Data for this task
____

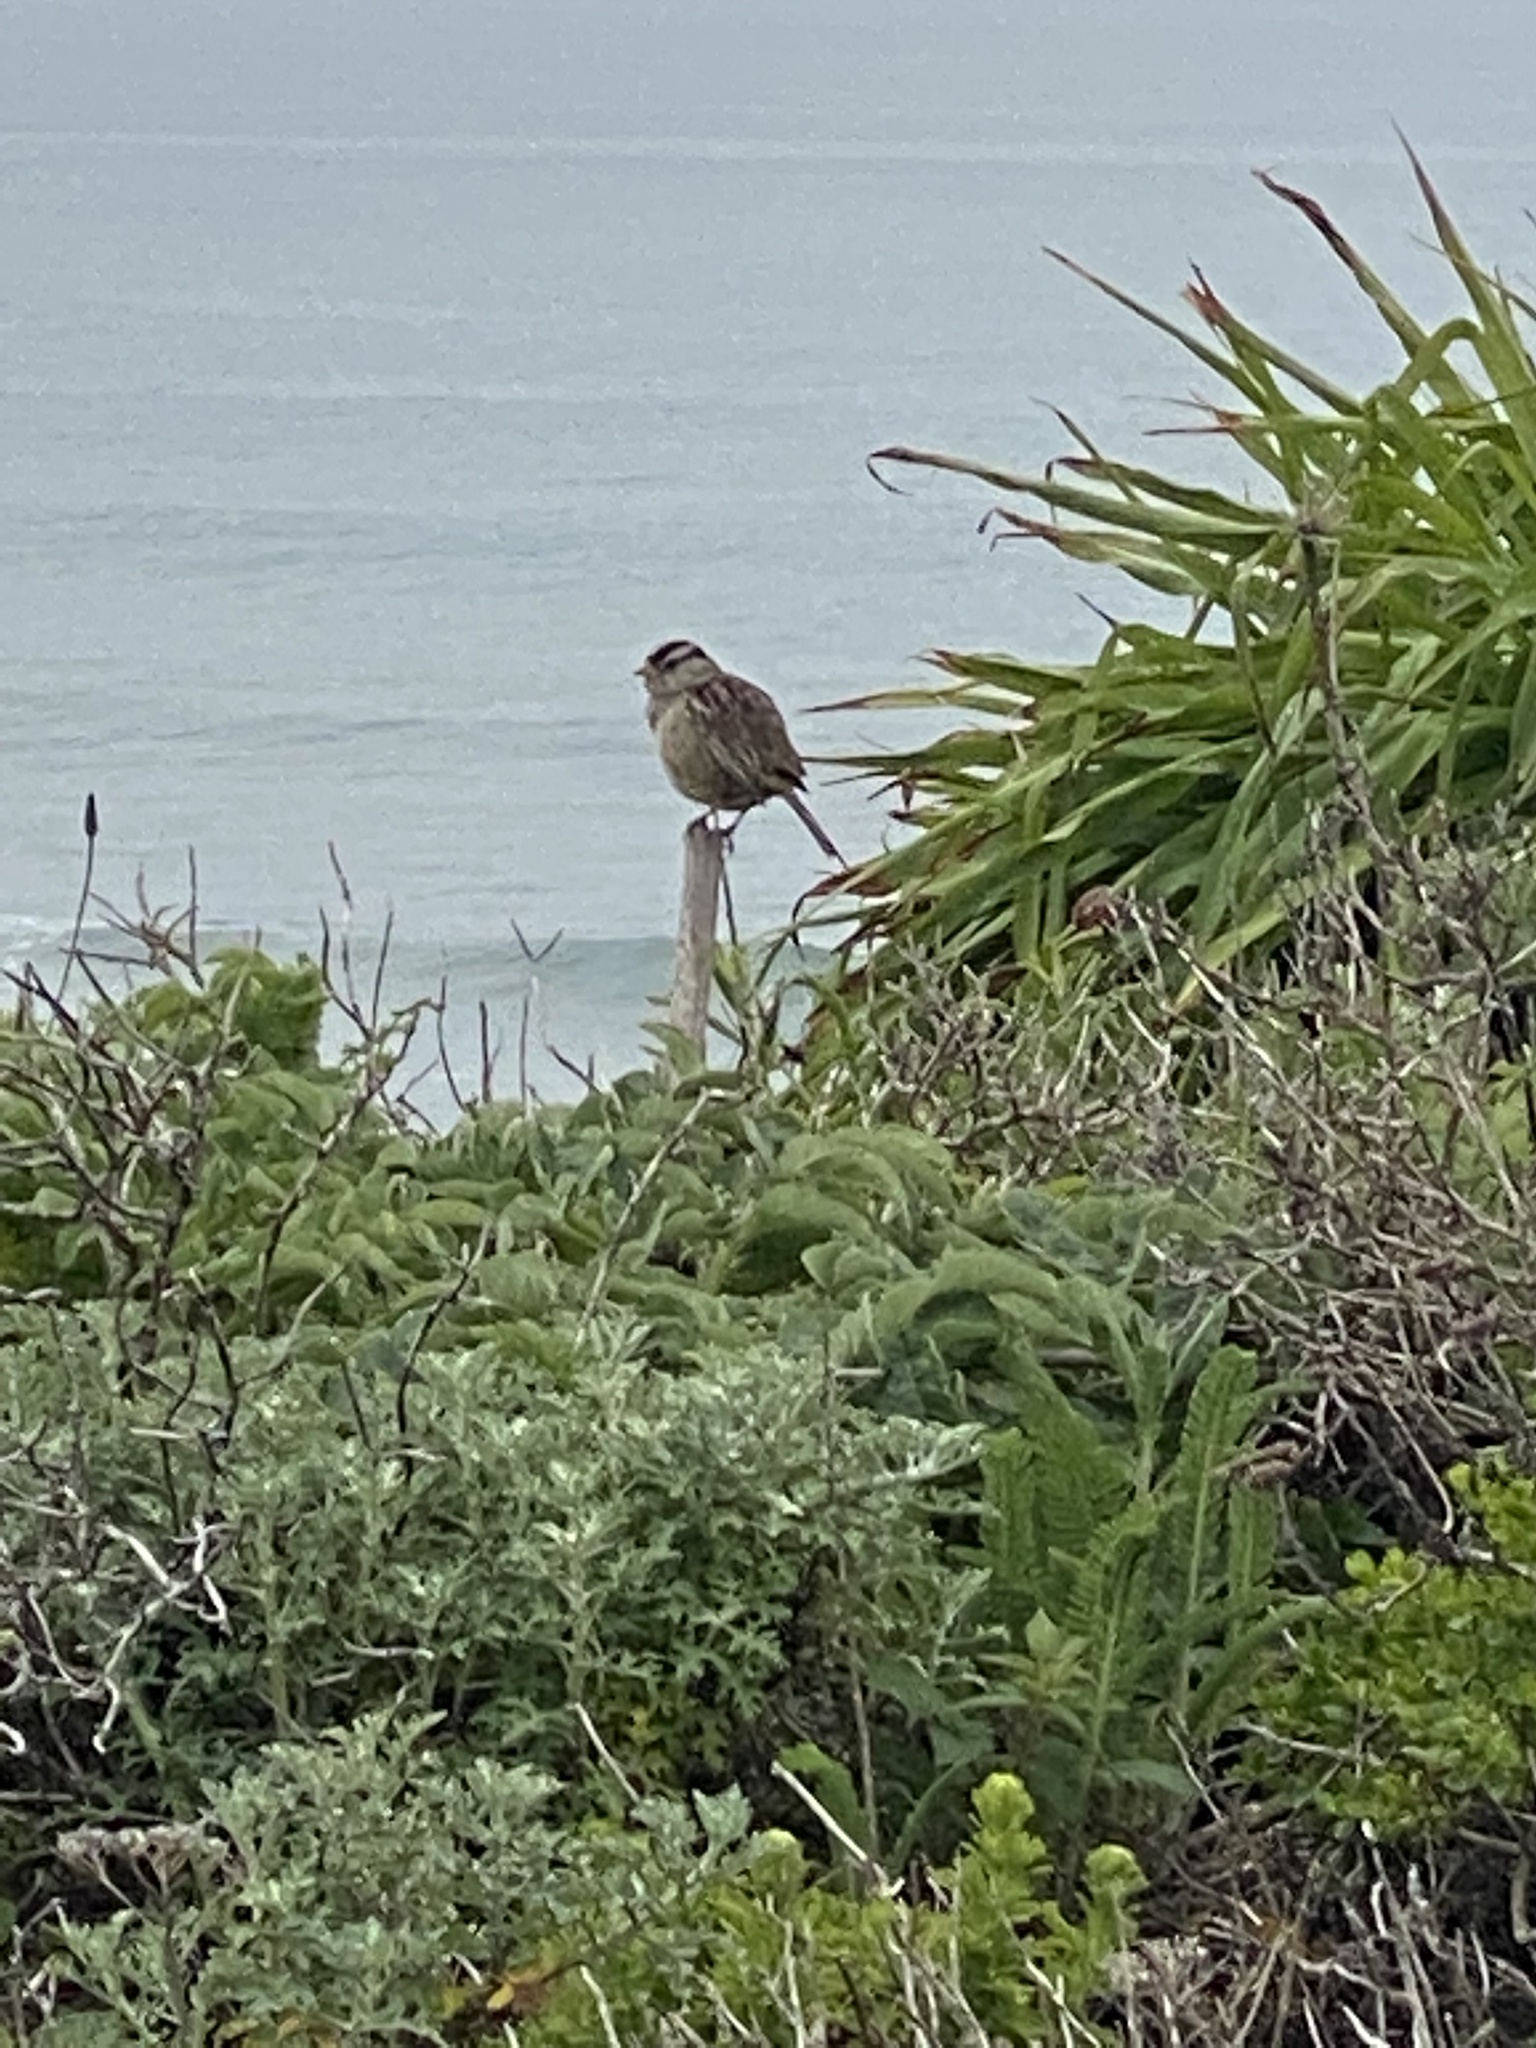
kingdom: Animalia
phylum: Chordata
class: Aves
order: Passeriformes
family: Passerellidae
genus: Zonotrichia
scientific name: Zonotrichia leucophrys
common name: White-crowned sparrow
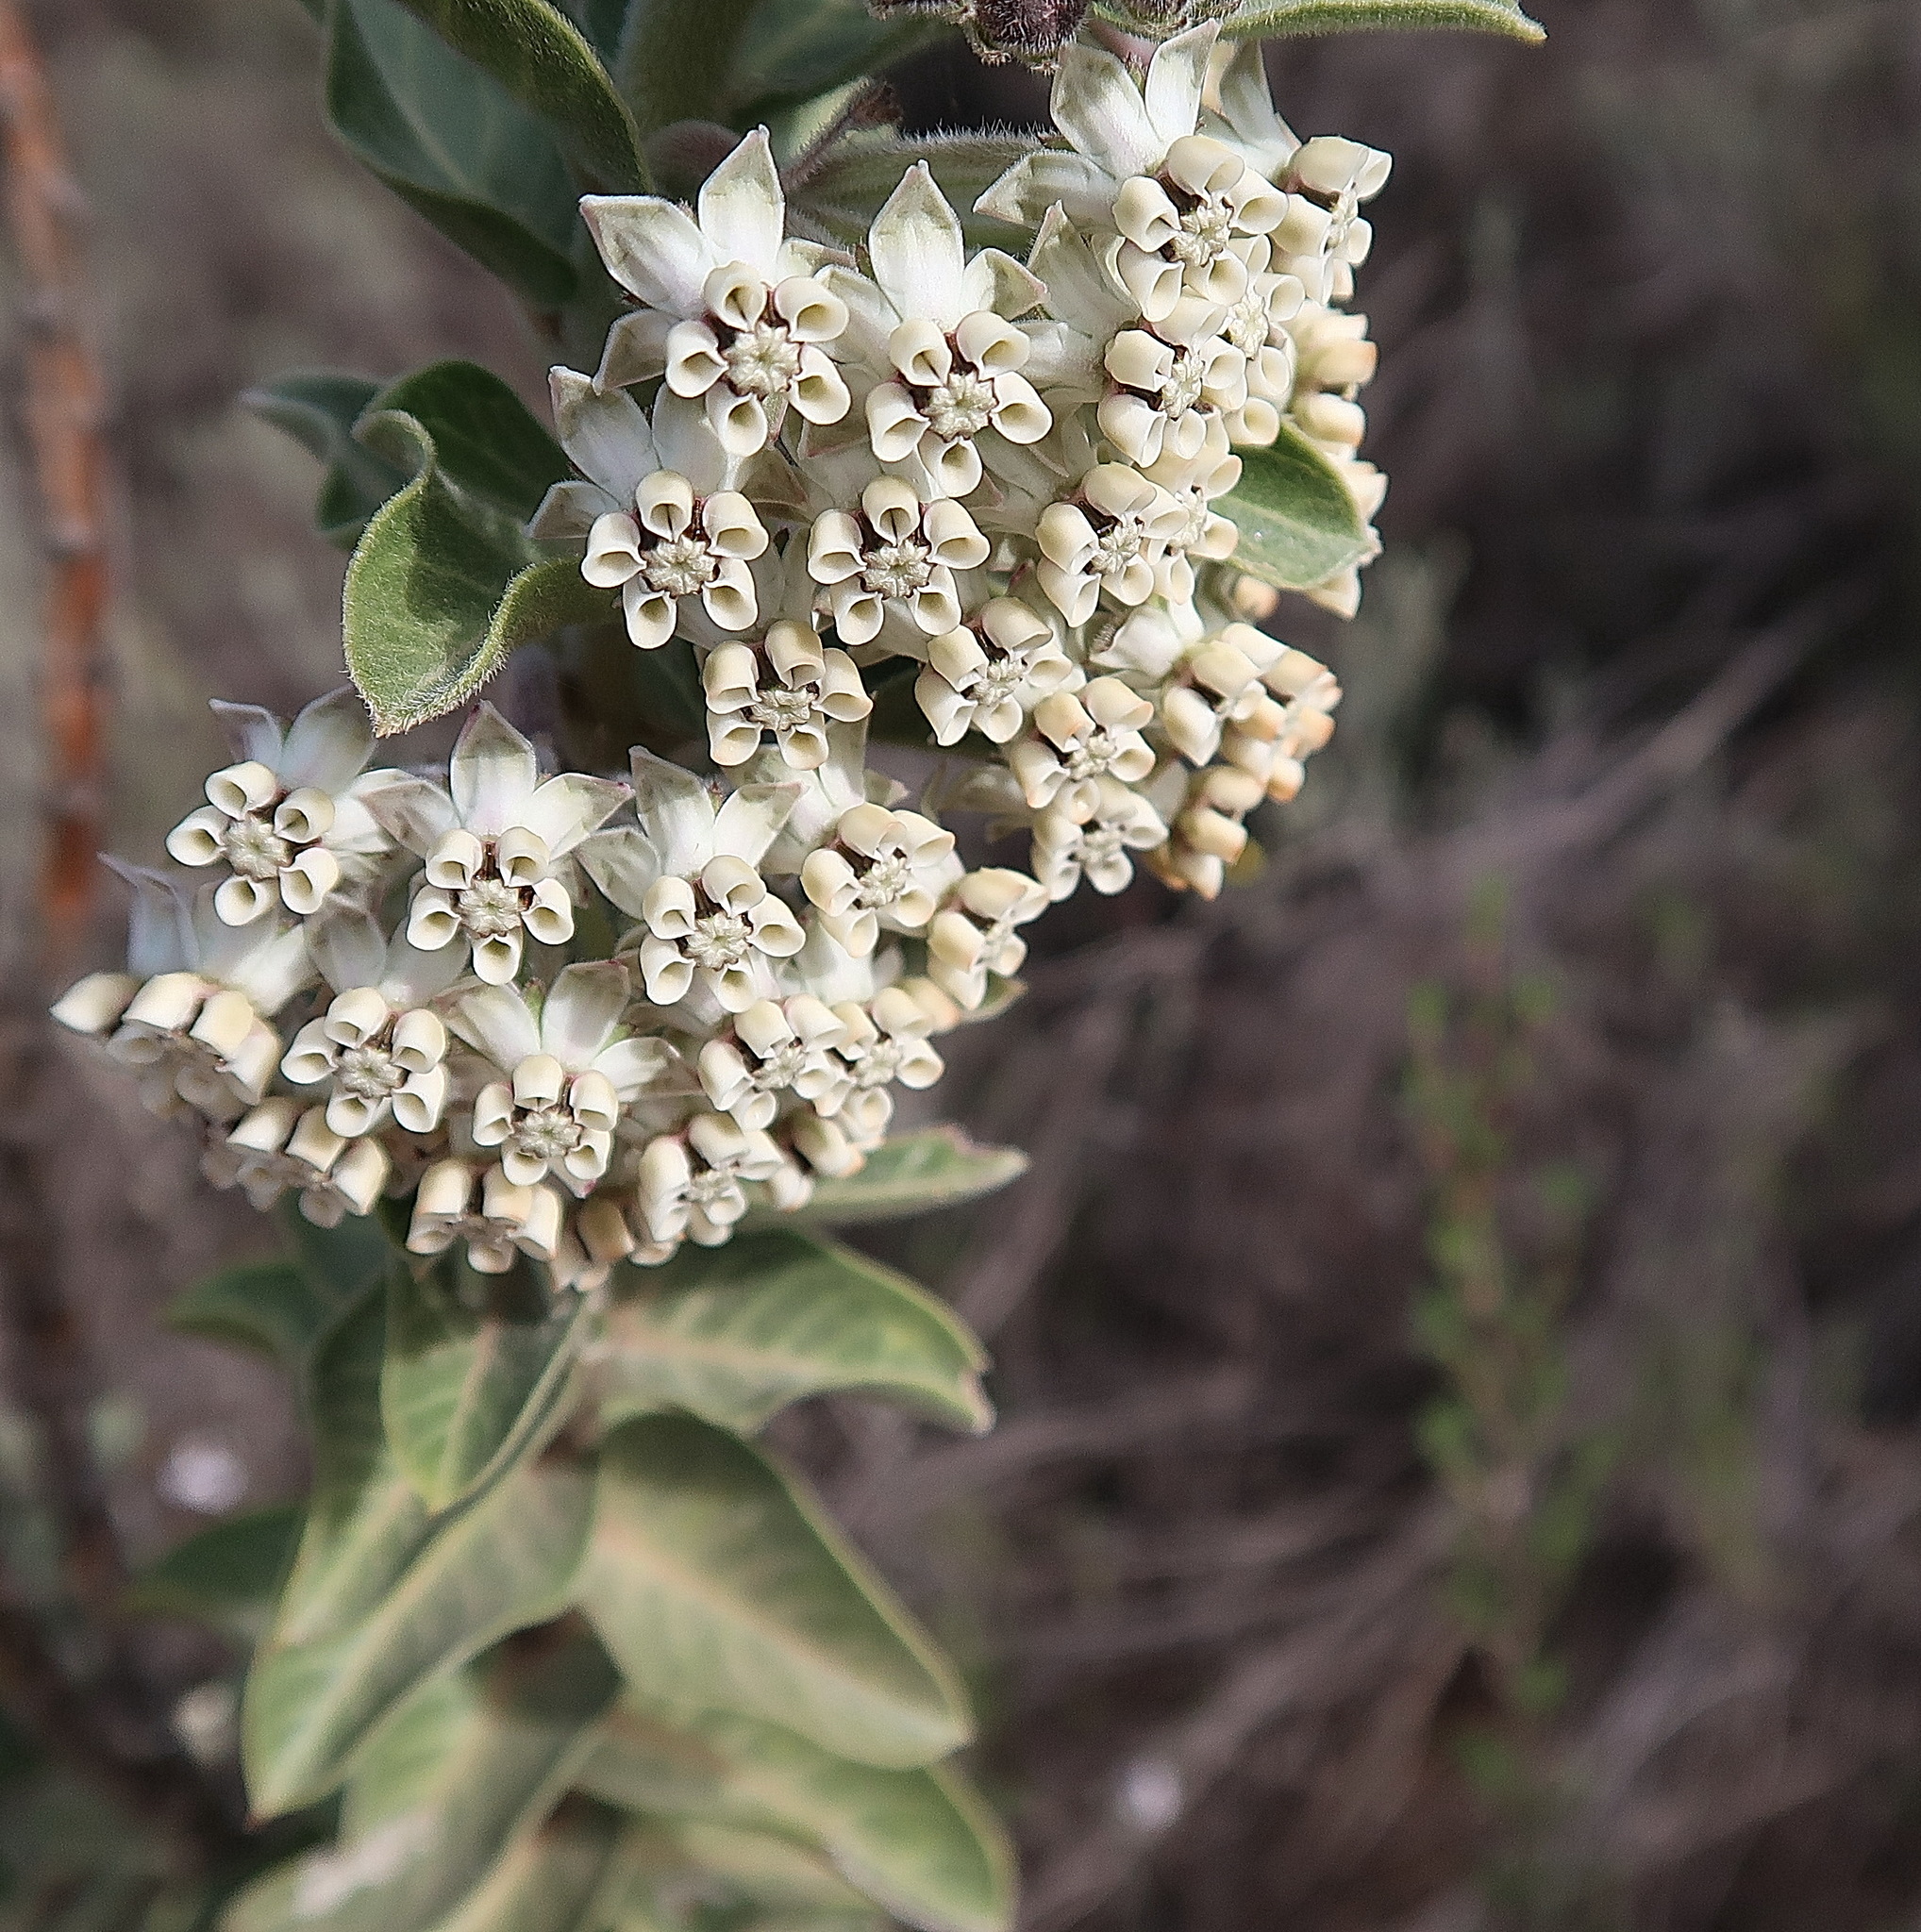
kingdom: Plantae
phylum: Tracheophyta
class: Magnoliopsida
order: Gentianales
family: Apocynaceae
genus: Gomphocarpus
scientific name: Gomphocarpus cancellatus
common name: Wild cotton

____

Objective
Give the lines of the listing above as a numbered list, skipping any blank lines and leaving out the pictures.

Answer below
1. kingdom: Animalia
2. phylum: Chordata
3. class: Aves
4. order: Passeriformes
5. family: Passerellidae
6. genus: Zonotrichia
7. scientific name: Zonotrichia leucophrys
8. common name: White-crowned sparrow
9. kingdom: Plantae
10. phylum: Tracheophyta
11. class: Magnoliopsida
12. order: Gentianales
13. family: Apocynaceae
14. genus: Gomphocarpus
15. scientific name: Gomphocarpus cancellatus
16. common name: Wild cotton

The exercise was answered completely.